Gun violence is relatively rare in Denmark. The last shooting of this magnitude was in February 2015, when a 22-year-old man was killed in a shootout with police after two people were killed and five police officers injured in the capital.
The suspect, who cannot be named by court order, was brought before a judge in a crowded courtroom on Monday to face three preliminary charges of murder and four of attempted murder. This is a step behind formal charges, but allows authorities to detain an individual pending an investigation.
The judge ordered the media to leave and held the detention hearing behind closed doors. It was not immediately clear how the suspect pleaded.
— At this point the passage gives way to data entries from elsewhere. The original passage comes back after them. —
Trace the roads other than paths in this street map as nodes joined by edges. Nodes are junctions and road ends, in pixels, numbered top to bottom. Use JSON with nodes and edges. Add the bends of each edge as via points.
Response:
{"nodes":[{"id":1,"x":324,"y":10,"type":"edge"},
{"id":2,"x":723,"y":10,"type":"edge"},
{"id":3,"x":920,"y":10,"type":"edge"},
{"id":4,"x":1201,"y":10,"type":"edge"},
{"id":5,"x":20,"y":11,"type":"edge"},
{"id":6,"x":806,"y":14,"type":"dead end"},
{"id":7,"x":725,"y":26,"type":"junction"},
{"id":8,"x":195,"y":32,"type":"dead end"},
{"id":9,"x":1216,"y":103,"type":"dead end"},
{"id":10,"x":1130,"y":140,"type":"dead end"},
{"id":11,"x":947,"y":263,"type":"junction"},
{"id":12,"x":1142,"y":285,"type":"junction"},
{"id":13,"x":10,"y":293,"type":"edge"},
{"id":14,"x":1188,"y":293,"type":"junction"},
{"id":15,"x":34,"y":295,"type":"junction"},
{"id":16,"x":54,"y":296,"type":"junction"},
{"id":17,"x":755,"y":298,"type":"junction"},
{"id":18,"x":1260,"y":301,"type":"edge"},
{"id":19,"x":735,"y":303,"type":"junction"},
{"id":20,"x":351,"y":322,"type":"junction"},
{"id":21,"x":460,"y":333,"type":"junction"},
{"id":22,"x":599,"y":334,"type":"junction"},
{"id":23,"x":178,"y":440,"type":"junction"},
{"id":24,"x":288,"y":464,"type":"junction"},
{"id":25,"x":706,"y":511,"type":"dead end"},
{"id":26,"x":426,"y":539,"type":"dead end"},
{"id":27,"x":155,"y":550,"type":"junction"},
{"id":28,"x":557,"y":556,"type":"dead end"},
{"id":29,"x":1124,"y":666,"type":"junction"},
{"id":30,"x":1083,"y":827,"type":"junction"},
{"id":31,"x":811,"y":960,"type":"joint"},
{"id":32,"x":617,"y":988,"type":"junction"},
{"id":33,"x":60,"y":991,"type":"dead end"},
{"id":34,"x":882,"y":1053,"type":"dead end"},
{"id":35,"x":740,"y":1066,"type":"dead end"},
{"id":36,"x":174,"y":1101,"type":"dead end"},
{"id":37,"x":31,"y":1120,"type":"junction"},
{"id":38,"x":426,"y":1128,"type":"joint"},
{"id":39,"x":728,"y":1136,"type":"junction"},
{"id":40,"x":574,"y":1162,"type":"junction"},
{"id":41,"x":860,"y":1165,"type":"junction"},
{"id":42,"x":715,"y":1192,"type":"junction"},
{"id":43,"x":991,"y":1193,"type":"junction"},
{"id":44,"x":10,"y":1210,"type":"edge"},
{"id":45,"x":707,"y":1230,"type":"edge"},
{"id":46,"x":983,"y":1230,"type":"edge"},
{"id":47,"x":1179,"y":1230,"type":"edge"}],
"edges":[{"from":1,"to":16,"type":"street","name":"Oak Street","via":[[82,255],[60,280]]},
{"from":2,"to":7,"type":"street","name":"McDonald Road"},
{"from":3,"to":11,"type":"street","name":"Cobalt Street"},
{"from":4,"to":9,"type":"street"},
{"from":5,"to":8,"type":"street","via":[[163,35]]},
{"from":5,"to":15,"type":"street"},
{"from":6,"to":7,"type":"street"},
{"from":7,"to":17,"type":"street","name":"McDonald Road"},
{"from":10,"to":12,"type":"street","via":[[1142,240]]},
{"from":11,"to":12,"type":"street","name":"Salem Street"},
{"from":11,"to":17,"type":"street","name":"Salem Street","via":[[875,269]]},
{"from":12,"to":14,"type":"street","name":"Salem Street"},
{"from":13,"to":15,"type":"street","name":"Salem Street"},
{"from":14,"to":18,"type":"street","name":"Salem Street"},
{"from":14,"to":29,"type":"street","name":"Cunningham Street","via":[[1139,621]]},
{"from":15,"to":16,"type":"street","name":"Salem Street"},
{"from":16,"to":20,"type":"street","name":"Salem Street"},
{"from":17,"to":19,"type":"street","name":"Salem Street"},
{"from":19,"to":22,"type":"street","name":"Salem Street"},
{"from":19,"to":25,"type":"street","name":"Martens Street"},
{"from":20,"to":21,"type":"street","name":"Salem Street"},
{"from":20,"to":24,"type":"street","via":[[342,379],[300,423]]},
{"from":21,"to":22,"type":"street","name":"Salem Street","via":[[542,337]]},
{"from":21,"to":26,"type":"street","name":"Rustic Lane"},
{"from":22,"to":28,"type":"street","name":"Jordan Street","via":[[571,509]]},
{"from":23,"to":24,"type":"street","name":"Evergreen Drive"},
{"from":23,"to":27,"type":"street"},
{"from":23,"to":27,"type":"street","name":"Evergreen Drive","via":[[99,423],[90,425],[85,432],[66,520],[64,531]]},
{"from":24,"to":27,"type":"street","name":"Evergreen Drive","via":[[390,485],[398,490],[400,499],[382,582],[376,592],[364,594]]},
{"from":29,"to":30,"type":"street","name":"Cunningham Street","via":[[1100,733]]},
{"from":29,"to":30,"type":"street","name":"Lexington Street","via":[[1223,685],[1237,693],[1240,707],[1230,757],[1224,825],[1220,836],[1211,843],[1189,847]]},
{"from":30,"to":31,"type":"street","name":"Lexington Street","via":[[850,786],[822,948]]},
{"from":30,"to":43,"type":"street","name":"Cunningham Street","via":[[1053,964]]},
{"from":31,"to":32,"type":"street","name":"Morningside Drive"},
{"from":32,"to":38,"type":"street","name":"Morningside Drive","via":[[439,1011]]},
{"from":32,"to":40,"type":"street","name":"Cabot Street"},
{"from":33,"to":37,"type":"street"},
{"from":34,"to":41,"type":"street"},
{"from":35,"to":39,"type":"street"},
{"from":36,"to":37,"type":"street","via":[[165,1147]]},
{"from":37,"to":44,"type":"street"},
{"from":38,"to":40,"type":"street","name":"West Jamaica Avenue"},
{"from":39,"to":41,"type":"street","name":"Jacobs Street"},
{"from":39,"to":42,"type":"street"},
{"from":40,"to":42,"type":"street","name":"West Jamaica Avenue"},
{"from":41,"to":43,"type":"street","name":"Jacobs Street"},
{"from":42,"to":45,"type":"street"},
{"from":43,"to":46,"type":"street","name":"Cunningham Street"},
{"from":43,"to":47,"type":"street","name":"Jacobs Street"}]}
He will remain in custody until July 28, police said.
Thomassen said police had no indication anyone helped the man.
“There is nothing in our investigation, or the documents we reviewed, or the things we found, or the testimonies we received that can prove this is an act of terrorism,” said Thomassen, who previously identified the man as “ethnic Dane,” a term typically used to mean someone is white.
Danish broadcaster TV2 released a grainy photo of the suspected shooter, a man wearing knee-length shorts, a vest or sleeveless shirt and holding what appears to be a gun in his right hand.
“He seemed very violent and angry,” eyewitness Mahdi Al-Wazni told TV2. “He spoke to me and said it (the gun) isn’t real when I was filming him. He seemed very proud of what he was doing.”
Pictures from the scene showed people running from the mall where people were laying flowers on Monday.
Chassandra Stoltz, an 18-year-old student who was on her way to a Harry Styles concert scheduled for Sunday night nearby, described a stampede when the shots rang out. At first she, her sister and her father thought it was because someone had spotted Styles — but she soon realized the panic, including a man retrieving his child from a stroller in the chaos.
“People led us to the exit sign, and we ran up the roof and we were stuck there for a while, and then people everywhere were panicking and people were crying,” Stoltz said.
The Styles concert was canceled because of the shooting.
Sunday’s attack came about a week after a shooting in neighboring Norway in which police said a Norwegian of Iranian descent opened fire during an LGBTQ festival, killing two people and injuring more than 20.